PageRank is an algorithm used by Google to rank websites in their SERPs. According to Google, PageRank is determined by counting the number and quality of links to a page to determine the importance and value of that website (under the assumption that more links to a webpage signals more importance and authority).

ROI: Return on Investment

ROI is the amount you make from a given marketing effort (PPC, SEO, direct mailer, etc.) compared to the amount spent on that effort. The higher your ROI, the more successful that marketing effort.

SE: Search Engine

A search engine is an online tool that is used for navigational, informational, or transactions searches to find other webpages. The top players in the search engine market are Google and Bing.
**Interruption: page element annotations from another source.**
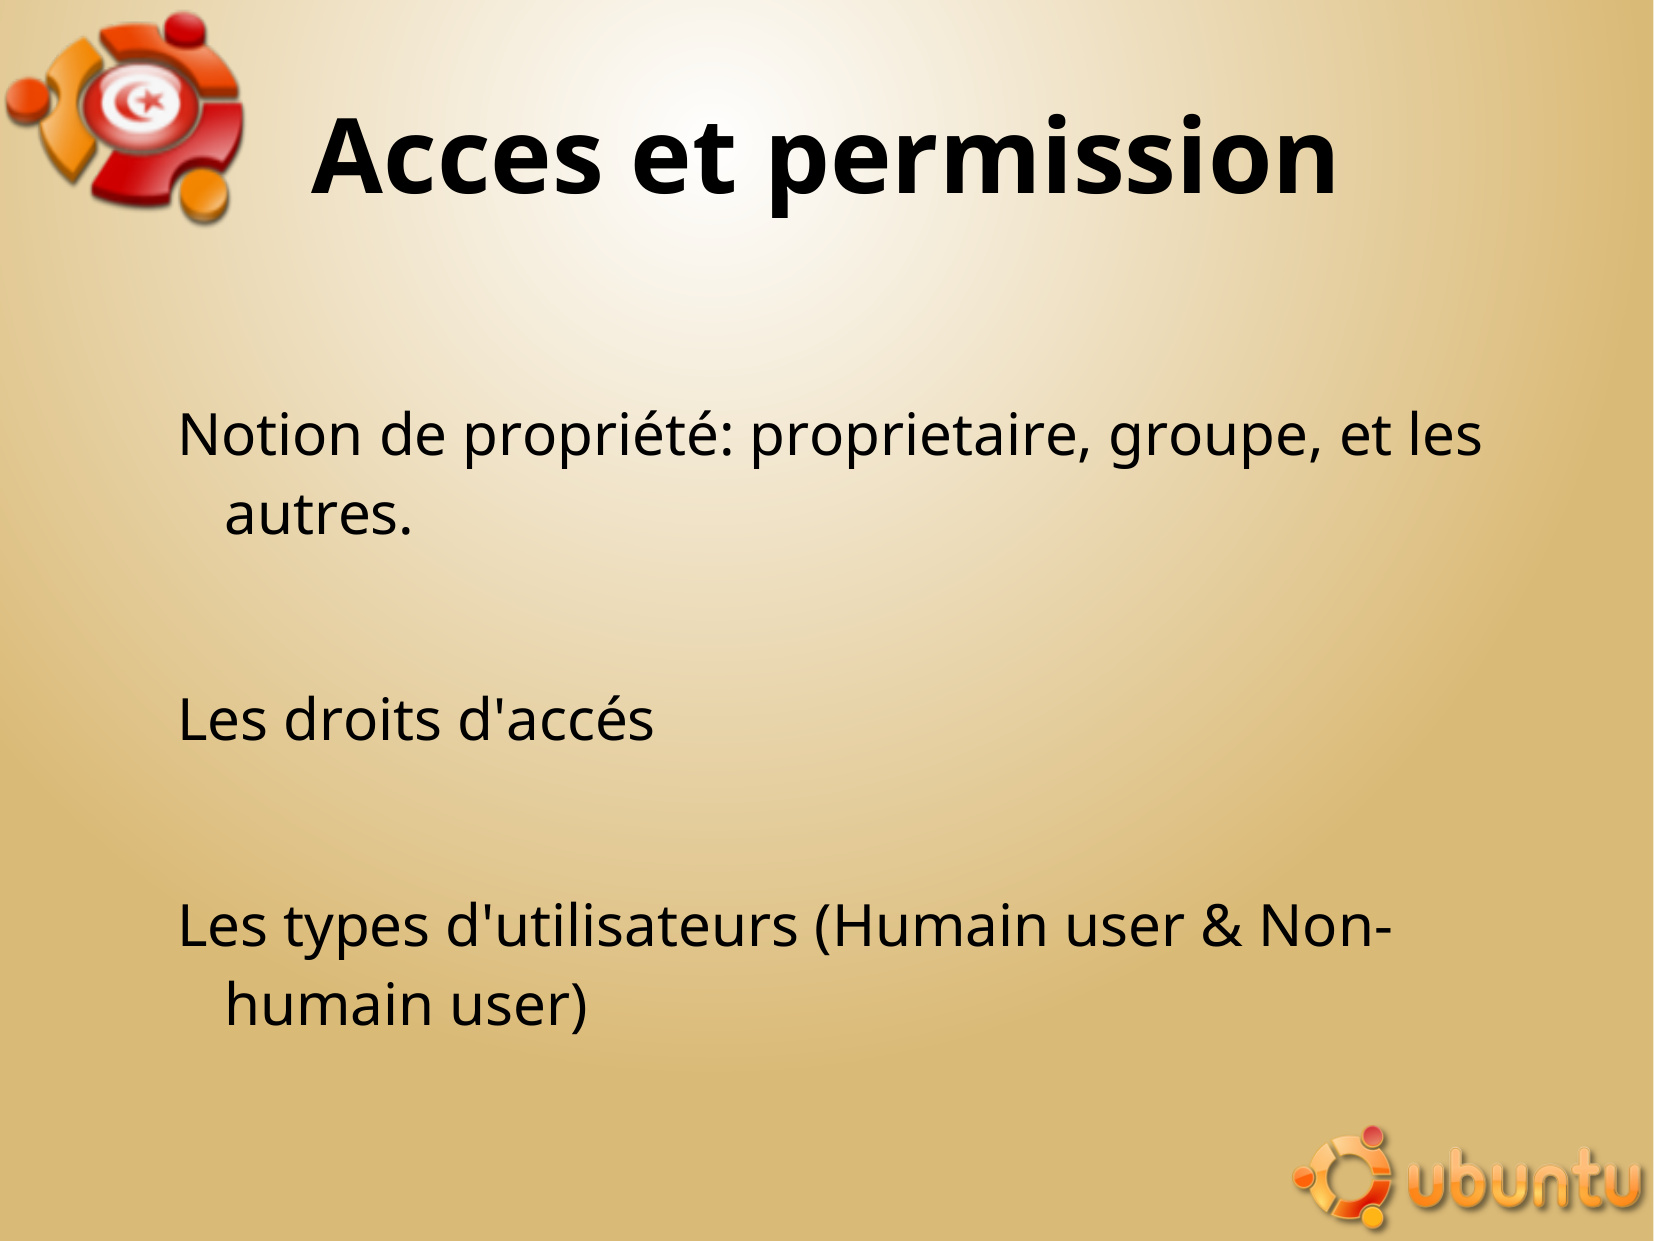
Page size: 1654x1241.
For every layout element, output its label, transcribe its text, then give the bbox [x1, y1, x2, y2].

list Notion de propriété: proprietaire, groupe, et les autres. Les droits d'accés Les types d'utilisateurs (Humain user & Non-humain user) [82, 290, 1571, 1094]
picture [0, 0, 1654, 1241]
title Acces et permission [82, 49, 1571, 257]
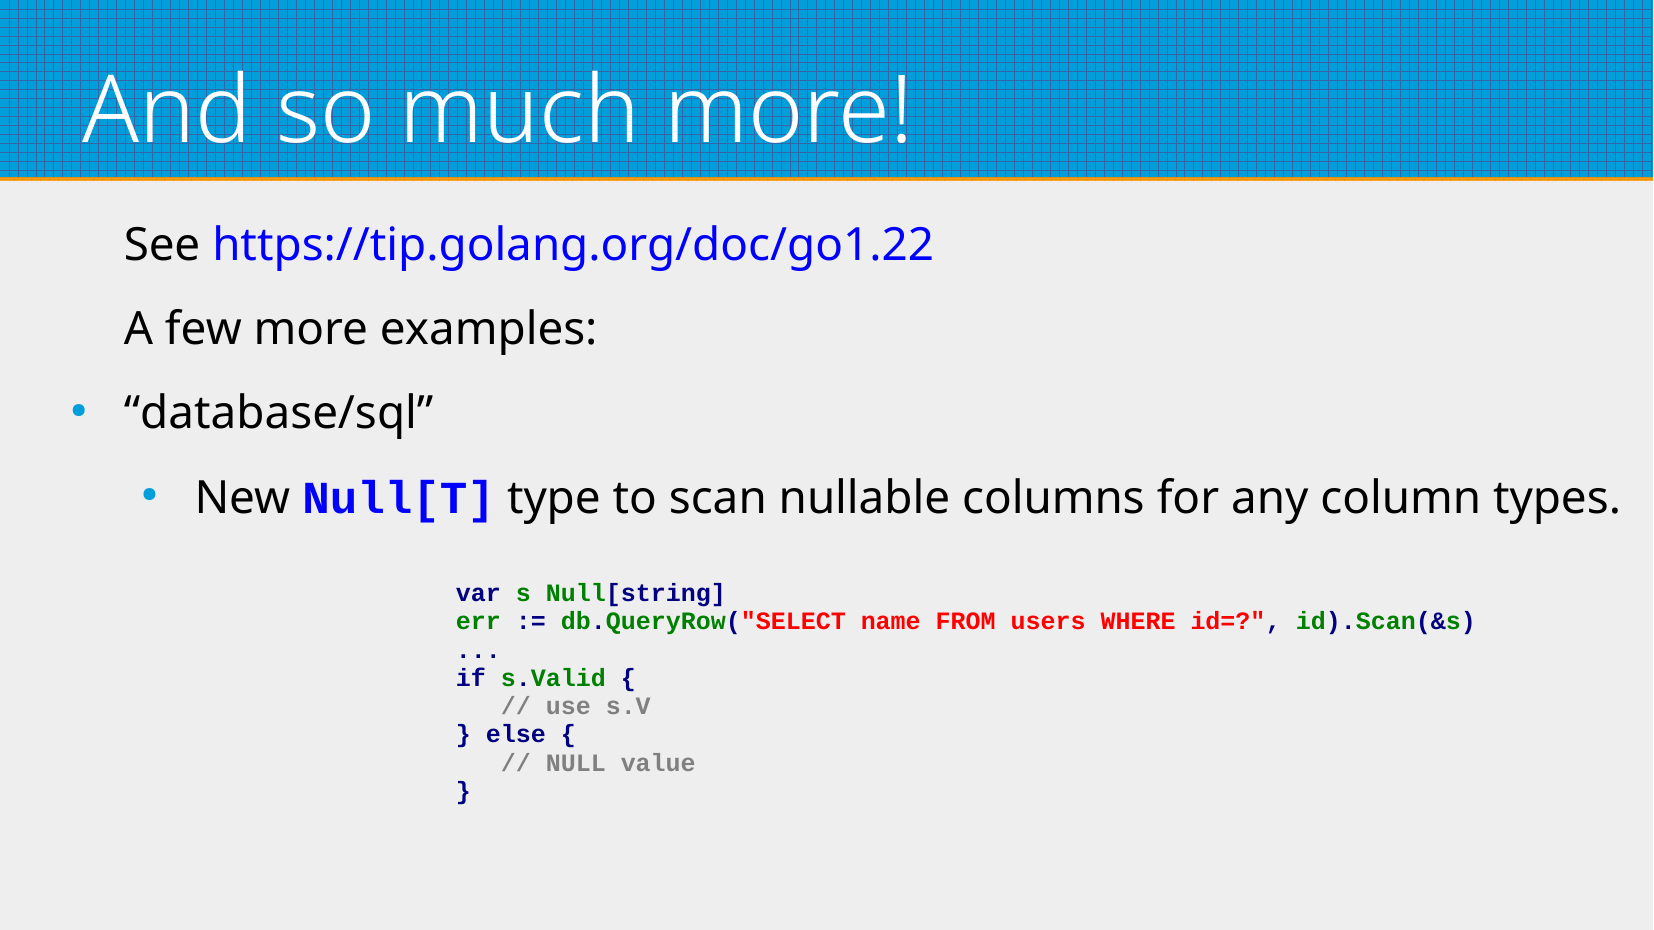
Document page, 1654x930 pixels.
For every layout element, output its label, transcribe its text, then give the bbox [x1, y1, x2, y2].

title And so much more! [82, 14, 1571, 171]
text_box var s Null[string] err := db.QueryRow("SELECT name FROM users WHERE id=?", id).Scan(&s) ... if s.Valid { // use s.V } else { // NULL value } [450, 562, 1651, 826]
list See https://tip.golang.org/doc/go1.22 A few more examples: “database/sql” New Null[T] type to scan nullable columns for any column types. [52, 211, 1633, 751]
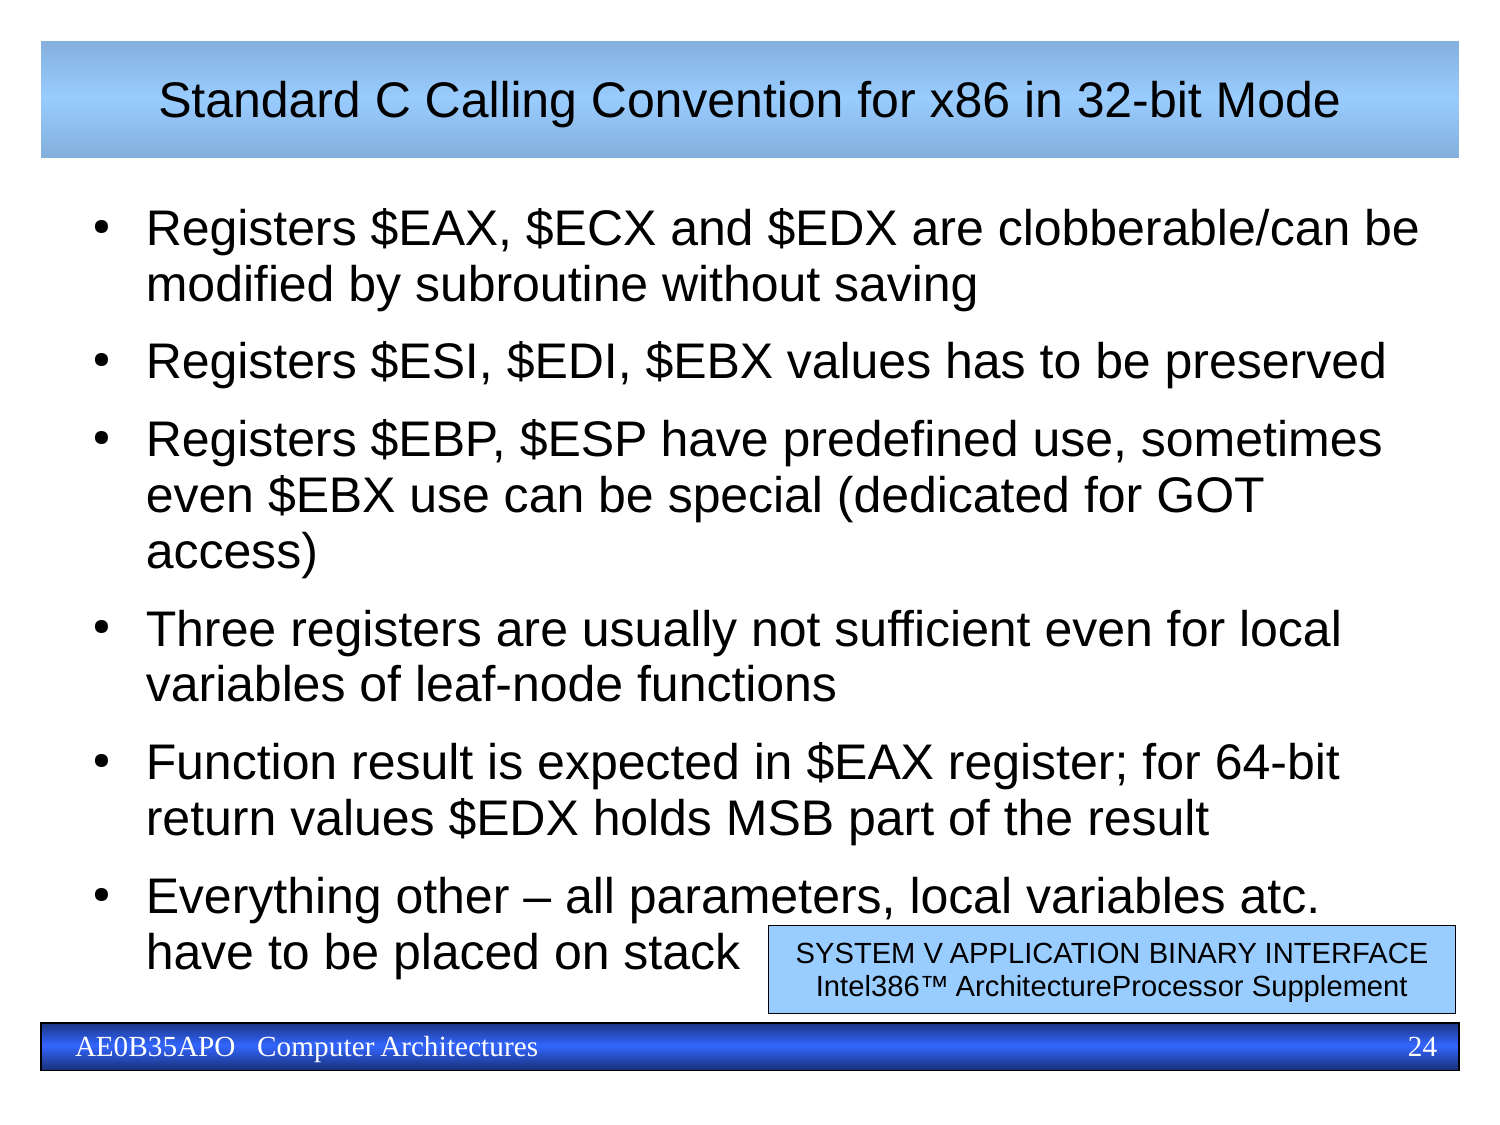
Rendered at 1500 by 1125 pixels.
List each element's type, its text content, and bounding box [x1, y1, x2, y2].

text_box SYSTEM V APPLICATION BINARY INTERFACE Intel386™ ArchitectureProcessor Supplement [768, 925, 1456, 1014]
title Standard C Calling Convention for x86 in 32-bit Mode [41, 41, 1459, 158]
list Registers $EAX, $ECX and $EDX are clobberable/can be modified by subroutine without saving Registers $ESI, $EDI, $EBX values has to be preserved Registers $EBP, $ESP have predefined use, sometimes even $EBX use can be special (dedicated for GOT access) Three registers are usually not sufficient even for local variables of leaf-node functions Function result is expected in $EAX register; for 64-bit return values $EDX holds MSB part of the result Everything other – all parameters, local variables atc. have to be placed on stack [75, 199, 1425, 1000]
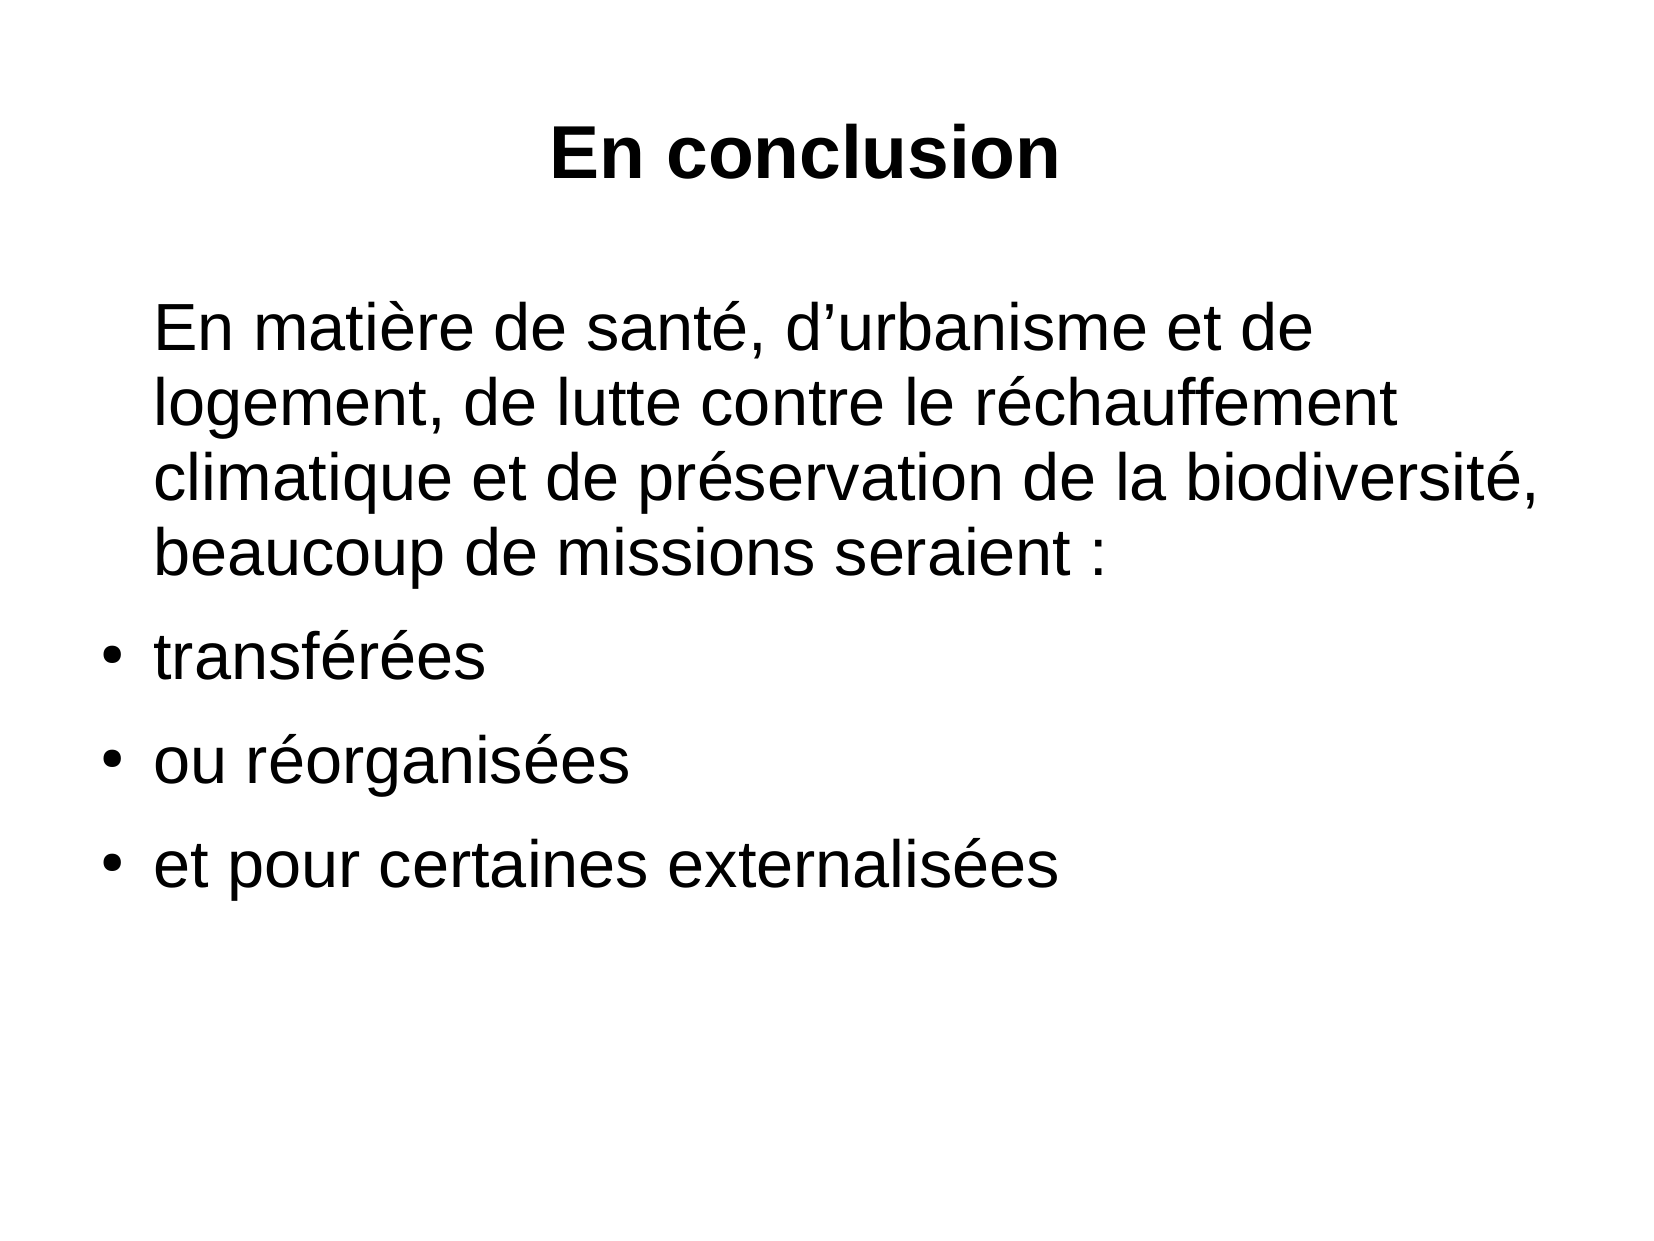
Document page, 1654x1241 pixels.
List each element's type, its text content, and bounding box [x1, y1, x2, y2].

title En conclusion [82, 49, 1571, 257]
list En matière de santé, d’urbanisme et de logement, de lutte contre le réchauffement climatique et de préservation de la biodiversité, beaucoup de missions seraient : transférées ou réorganisées et pour certaines externalisées [82, 290, 1571, 1010]
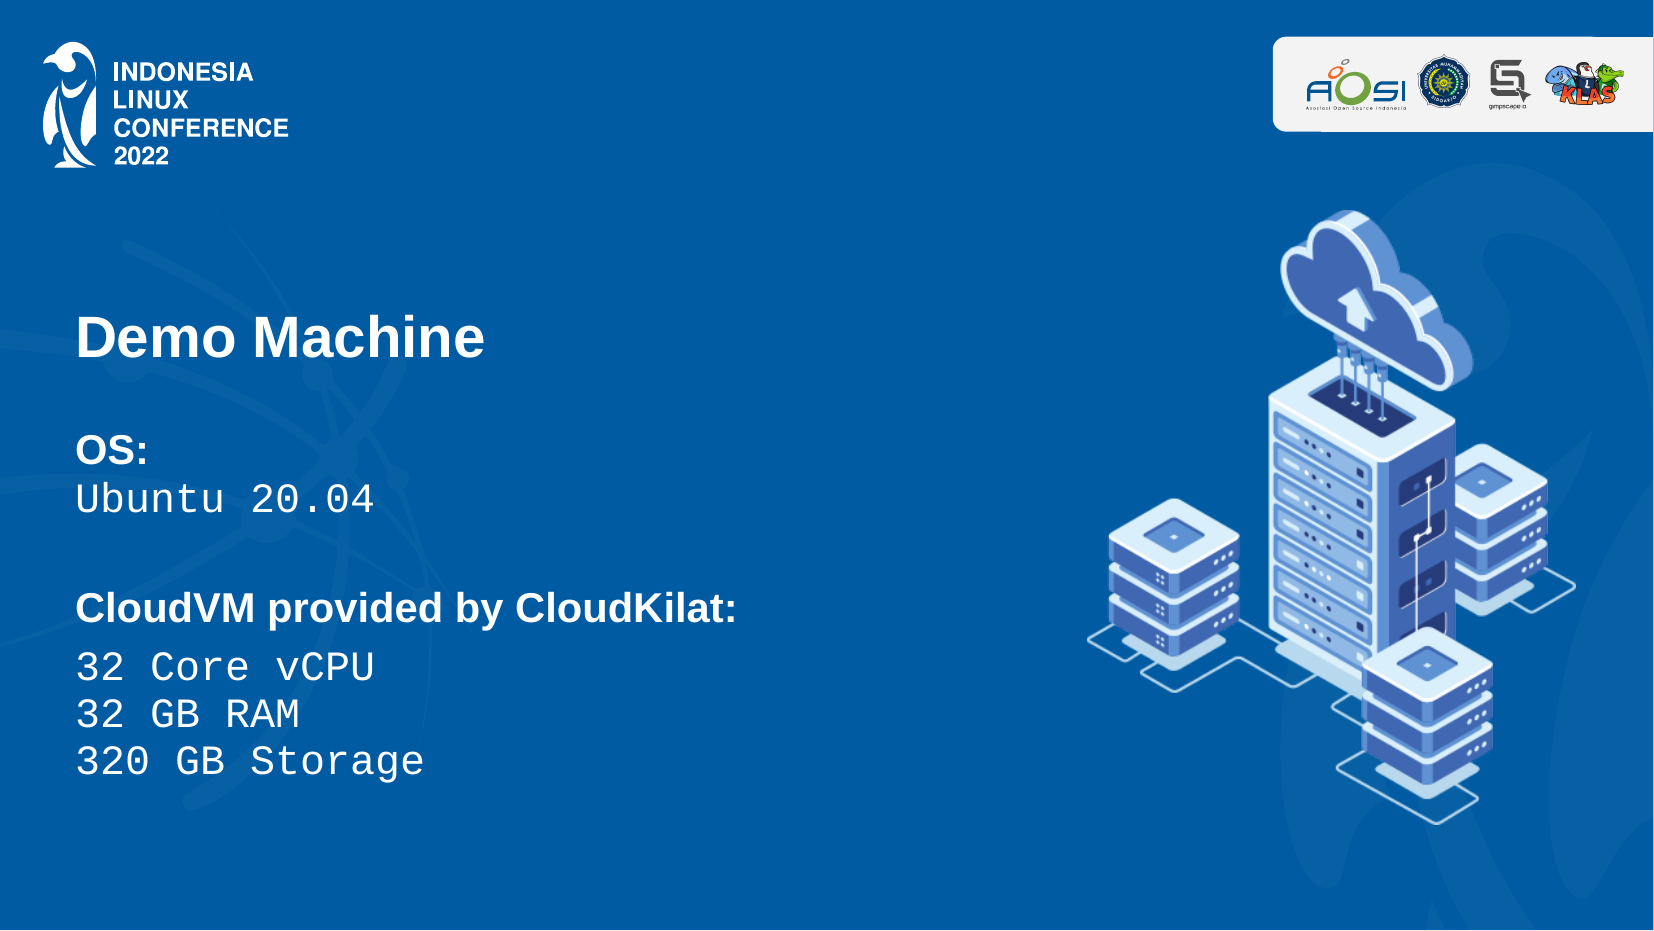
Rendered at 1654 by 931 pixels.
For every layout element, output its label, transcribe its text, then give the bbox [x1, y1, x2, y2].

SEM: Search Engine Marketing

Search engine marketing encompasses all methods that attempt to increase a website’s online presence and search engine real estate—including SEO (more on that later) and PPC campaigns.

SEO: Search Engine Optimization

The process of changing your website’s code, structure, on-page, and off-page content in a way that allows search engines to more easily find, index, and rank your site on a SERP (more on that later) relative to competitors. SEO is typically thought of as an organic or unpaid search engine marketing strategy.

SERP: Search Engine Results Page

The SERP is the listings provided by Google or another search engine for a given search term or phrase. Now, SERP can include organic, paid, local, mapped, and image listings to better provide the searcher with exactly they are looking for.

URL: Uniform Resource Locator

Mostly known as a URL, this acronym basically means a web address. It is a string of characters that lets your computer know where to go on the server to find that specific webpage.

UX: User Experience

From an online marketing standpoint, UX is how a user interacts with and experiences your website. Does it take a long time to load the page? Are they are to navigate through your site? Do they find the information from the body copy as suggested within the headings?